Generic Method Implementing Two Traits

Question

I'm trying to define a method - it accepts an A, which must be a sub-type of 2 traits.

scala> trait Foo
defined trait Foo

scala> trait Bar
defined trait Bar

scala> def f[A <: Foo, Bar](x: A) = x
f: [A <: Foo, Bar](x: A)A

scala> case class Bip extends Foo with Bar

scala> val bip = Bip()
bip: Bip = Bip()

// looks good
scala> f(bip)
res0: Bip = Bip()

// only extends `Foo`
scala> case object Fip extends Foo
defined module Fip

// I expected a compile-time error
scala> f(Fip)
res1: Fip.type = Fip

How can I properly write f such that it only accepts an implementor of Foo and Bar?

Answer 1

You can use compound types to do this.

trait Foo
trait Bar
def f(a: Foo with Bar) = ???

scala> val foobar = new Foo with Bar
foobar: Foo with Bar = $anon$1@1b8c25c0

scala> f(foobar) // Happily accepts a class that mixes Foo and Bar
res26: Foo with Bar = $anon$1@1b8c25c0

scala> f(new Foo{})  // Refuses a class that only mixes Foo
<console>:23: error: type mismatch;
 found   : Foo(in object $iw)
 required: Foo(in object $iw) with Bar

The same syntax can be used with a type parameter, though I don't see it as necessary here.

def f[A <: Foo with Bar](a: A) = a

scala> f(foobar)  // Accepts a class that mixes Foo and Bar
res29: Foo with Bar = $anon$1@1b8c25c0

scala> f(new Foo{})  // Refuses a class with only Foo, as it breaks the type bounds
<console>:25: error: inferred type arguments [Foo] do not conform to method f's type parameter bounds [A <: Foo with Bar]
<console>:25: error: type mismatch;
 found   : Foo
 required: A

Another way you could write it is:

def f[A](a: A with Foo with Bar) = ...

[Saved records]
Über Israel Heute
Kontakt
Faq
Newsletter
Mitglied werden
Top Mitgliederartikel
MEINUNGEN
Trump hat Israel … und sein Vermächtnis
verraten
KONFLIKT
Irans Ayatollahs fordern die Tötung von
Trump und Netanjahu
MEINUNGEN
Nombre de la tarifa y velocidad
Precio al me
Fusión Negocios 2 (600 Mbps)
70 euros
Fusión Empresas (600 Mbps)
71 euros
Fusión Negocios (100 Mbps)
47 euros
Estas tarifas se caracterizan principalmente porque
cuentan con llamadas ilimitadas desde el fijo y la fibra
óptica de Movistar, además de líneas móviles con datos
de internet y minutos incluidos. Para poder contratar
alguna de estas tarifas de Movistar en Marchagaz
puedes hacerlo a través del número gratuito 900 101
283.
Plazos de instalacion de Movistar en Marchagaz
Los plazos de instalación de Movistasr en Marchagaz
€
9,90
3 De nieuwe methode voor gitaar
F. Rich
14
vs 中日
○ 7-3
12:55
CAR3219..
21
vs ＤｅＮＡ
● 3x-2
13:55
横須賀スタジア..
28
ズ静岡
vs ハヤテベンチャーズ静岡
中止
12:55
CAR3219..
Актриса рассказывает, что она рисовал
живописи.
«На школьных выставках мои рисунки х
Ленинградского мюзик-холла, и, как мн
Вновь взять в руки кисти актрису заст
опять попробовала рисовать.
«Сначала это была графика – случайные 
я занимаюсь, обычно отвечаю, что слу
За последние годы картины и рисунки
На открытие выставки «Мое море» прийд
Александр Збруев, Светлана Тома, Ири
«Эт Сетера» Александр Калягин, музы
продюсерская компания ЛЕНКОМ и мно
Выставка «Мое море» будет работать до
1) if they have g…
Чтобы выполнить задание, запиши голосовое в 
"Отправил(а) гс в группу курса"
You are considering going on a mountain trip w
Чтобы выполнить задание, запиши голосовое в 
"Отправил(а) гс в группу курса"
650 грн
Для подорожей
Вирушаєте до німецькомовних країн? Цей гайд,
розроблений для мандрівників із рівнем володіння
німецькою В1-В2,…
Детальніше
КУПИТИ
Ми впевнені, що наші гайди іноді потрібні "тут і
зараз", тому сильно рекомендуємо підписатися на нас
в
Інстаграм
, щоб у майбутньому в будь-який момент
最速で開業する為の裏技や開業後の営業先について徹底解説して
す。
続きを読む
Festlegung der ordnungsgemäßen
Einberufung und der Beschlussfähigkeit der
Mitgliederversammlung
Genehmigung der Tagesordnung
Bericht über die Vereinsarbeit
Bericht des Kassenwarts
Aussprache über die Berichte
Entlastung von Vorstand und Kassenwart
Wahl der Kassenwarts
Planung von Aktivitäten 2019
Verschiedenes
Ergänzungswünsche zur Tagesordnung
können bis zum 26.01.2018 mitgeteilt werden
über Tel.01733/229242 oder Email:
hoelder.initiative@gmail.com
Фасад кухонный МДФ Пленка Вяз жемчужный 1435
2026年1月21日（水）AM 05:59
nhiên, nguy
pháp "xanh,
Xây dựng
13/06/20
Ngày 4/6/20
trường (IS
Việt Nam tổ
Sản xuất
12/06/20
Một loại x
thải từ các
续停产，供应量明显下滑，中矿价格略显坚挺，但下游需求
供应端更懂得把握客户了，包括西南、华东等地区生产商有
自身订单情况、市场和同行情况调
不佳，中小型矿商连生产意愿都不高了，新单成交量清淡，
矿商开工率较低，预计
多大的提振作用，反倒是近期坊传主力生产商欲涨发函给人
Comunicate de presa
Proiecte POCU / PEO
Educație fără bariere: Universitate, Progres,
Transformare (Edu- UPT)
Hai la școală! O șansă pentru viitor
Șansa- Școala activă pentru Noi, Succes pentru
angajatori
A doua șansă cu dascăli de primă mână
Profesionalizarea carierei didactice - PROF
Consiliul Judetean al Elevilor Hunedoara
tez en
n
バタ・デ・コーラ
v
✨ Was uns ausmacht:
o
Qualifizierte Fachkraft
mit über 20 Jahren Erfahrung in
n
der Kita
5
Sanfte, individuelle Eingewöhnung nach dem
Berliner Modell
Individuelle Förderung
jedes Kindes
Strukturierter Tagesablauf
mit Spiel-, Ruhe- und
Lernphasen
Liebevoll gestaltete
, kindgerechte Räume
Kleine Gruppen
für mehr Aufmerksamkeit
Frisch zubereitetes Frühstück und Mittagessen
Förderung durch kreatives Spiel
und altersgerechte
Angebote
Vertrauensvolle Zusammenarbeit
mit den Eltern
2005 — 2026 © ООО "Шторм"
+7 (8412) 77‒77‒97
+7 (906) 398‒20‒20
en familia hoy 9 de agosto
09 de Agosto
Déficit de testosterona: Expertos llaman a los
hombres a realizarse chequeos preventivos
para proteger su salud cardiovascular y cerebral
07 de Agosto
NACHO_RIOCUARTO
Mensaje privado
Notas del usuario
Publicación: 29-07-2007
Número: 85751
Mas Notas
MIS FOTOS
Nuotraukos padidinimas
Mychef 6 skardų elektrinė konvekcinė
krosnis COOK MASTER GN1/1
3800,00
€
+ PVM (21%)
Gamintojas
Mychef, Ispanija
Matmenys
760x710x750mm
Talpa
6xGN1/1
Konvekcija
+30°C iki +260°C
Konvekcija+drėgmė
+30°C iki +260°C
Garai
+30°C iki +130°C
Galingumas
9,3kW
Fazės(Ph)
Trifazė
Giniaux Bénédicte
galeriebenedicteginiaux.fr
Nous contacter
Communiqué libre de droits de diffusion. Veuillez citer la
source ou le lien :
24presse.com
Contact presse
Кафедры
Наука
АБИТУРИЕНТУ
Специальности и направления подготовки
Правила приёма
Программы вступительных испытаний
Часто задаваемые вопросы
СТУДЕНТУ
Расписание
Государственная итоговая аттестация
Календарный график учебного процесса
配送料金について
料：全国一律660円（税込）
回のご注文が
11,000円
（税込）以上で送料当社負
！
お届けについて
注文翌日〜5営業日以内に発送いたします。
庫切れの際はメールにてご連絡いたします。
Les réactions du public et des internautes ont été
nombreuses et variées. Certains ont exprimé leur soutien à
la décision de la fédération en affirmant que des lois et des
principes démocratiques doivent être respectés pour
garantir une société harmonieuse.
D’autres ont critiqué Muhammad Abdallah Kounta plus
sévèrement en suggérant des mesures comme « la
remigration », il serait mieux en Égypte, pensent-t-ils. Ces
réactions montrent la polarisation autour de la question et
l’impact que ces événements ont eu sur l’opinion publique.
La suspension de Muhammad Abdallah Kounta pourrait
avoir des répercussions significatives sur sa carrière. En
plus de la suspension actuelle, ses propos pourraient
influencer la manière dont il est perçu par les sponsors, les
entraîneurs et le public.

Exercise A
In the thread on a generic method implementing two traits, what does Answer 1 say can be used to make the method accept only an implementor of both traits?
Exercise B
Update the listing from its first line through the line holding "de internet y", inclusive, so that "MEINUNGEN" becomes "KOMMENTARE", and give back only those lines.

Your solution A
Compound types.

Your solution B
Über Israel Heute
Kontakt
Faq
Newsletter
Mitglied werden
Top Mitgliederartikel
KOMMENTARE
Trump hat Israel … und sein Vermächtnis
verraten
KONFLIKT
Irans Ayatollahs fordern die Tötung von
Trump und Netanjahu
KOMMENTARE
Nombre de la tarifa y velocidad
Precio al me
Fusión Negocios 2 (600 Mbps)
70 euros
Fusión Empresas (600 Mbps)
71 euros
Fusión Negocios (100 Mbps)
47 euros
Estas tarifas se caracterizan principalmente porque
cuentan con llamadas ilimitadas desde el fijo y la fibra
óptica de Movistar, además de líneas móviles con datos
de internet y minutos incluidos. Para poder contratar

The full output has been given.